Concrètement, la sécurité juridique implique que la norme
juridique soit accessible, claire et prévisible.
Elle garantit donc
la stabilité des situations juridiques, notamment en s'opposant à
leur remise en cause par des normes rétroactives.
Les
propositions de votre rapporteur général pour limiter le
recours
aux dispositions fiscales rétroactives
Le
principe de sécurité juridique est une condition essentielle de
bon fonctionnement des sociétés.
Or, la multiplication, au
cours de ces dernières années, de dispositions fiscales soit
rétroactives, soit rétrospectives (comme l'abrogation par
anticipation d'avantages fiscaux concernant des opérations
étalées sur plusieurs années) a contribué à
développer un sentiment d'insécurité juridique fort parmi
les contribuables.
Cette situation entraîne deux effets pervers.

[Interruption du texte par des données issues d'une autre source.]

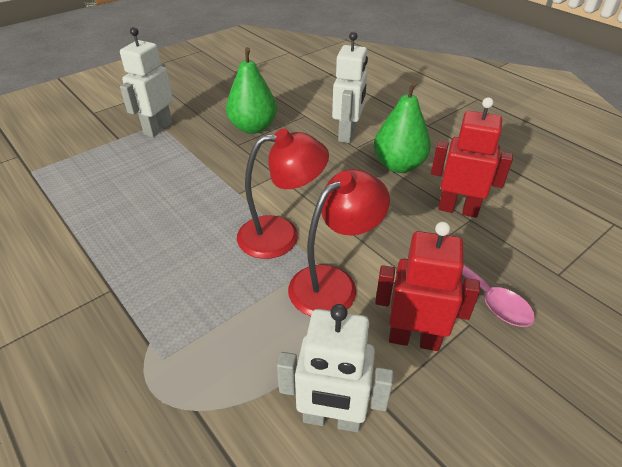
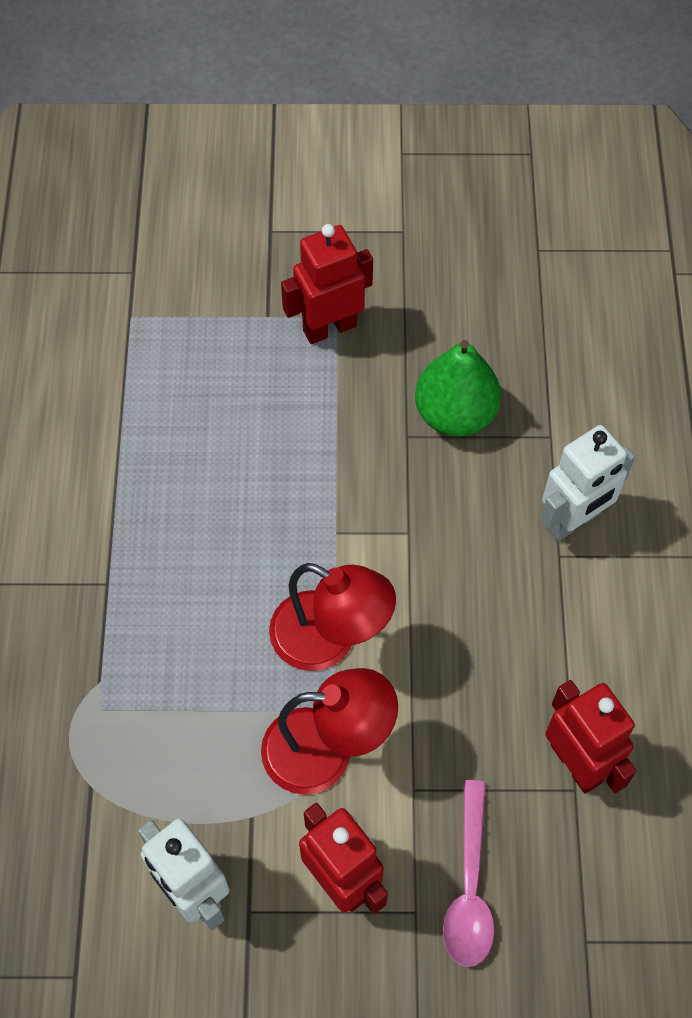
camera: 40 degrees right, 20 degrees up
(158, 128) = (329, 328): white robot -> red robot
(398, 165) = (581, 633): green pear -> none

D'une part, elle altère l'esprit d'entreprise des contribuables :
si l'environnement juridique de l'entreprise ou du patrimoine devient instable,
toute prévision tend à devenir impossible et les agents
économiques ne sont plus encouragés à développer
leurs activités.
D'autre part, l'utilisation intempestive de la rétroactivité
affaiblit la crédibilité et l'efficacité de la politique
fiscale. En effet, les contribuables sont moins réceptifs aux
incitations fiscales de l'Etat dès lors que celles-ci peuvent être
effacées ou remises en cause après quelques années.

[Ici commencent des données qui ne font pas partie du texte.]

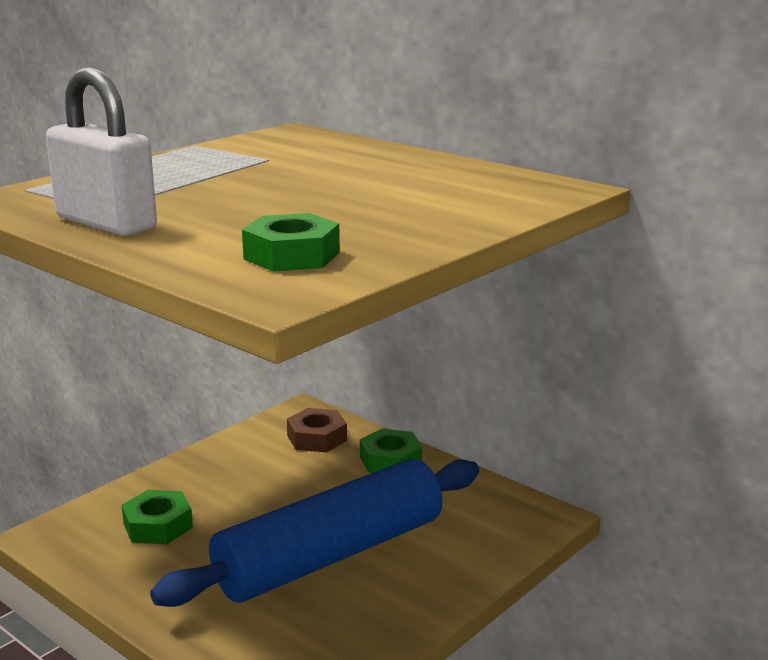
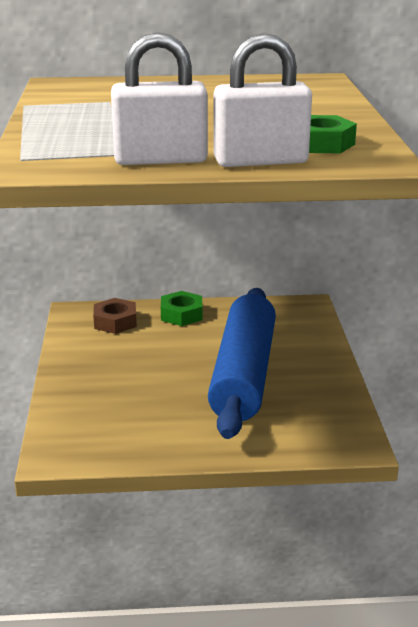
camera: 45 degrees left, 5 degrees up
(158, 525) = (116, 412): green nut -> none
(173, 253) = (260, 161): none -> white padlock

Certes, la jurisprudence joue un rôle pour limiter le recours aux
dispositions rétroactives. Toutefois, cette évolution serait
facilitée si un principe général du droit relatif à
la non rétroactivité était introduit dans la
Constitution.
C'est la raison pour laquelle votre rapporteur général a
souhaité faire évoluer l'état du droit applicable.
Il
a, à ce titre, déposé deux propositions de loi,
n° 53 et n° 54 (1999-2000), pour limiter le recours aux
dispositions fiscales rétroactives.
En effet,
aucune disposition constitutionnelle ne fait
référence au principe de non rétroactivité. C'est
la raison pour laquelle une proposition de loi constitutionnelle a
été déposée qui modifie le sixième
alinéa de l'article 34 de la Constitution qui dispose que la loi fixe
les règles concernant l'assiette, le taux et les modalités de
recouvrement des impositions de toutes natures.
Il s'agit de préciser
que les règles relatives à l'assiette et au taux ne sont pas
rétroactives sauf dans les conditions et sous les réserves
prévues par une loi organique.
Par ailleurs, votre rapporteur général a également
déposé une proposition de loi organique qui tend à
circonscrire, en droit, les cas où le recours à une loi
rétroactive est admissible tout en tenant compte non seulement de la
tradition juridique de la France, mais aussi de la spécificité de
la technique fiscale. Ainsi, les règles d'application dans le temps des
dispositions incluses dans les lois de finances sont maintenues. Le vecteur
juridique retenu est une loi organique afin que le champ d'application de la
présente proposition s'étende aux dispositions fiscales contenues
non seulement dans les lois, mais également dans les lois de finances et
dans les lois de financement de la sécurité sociale.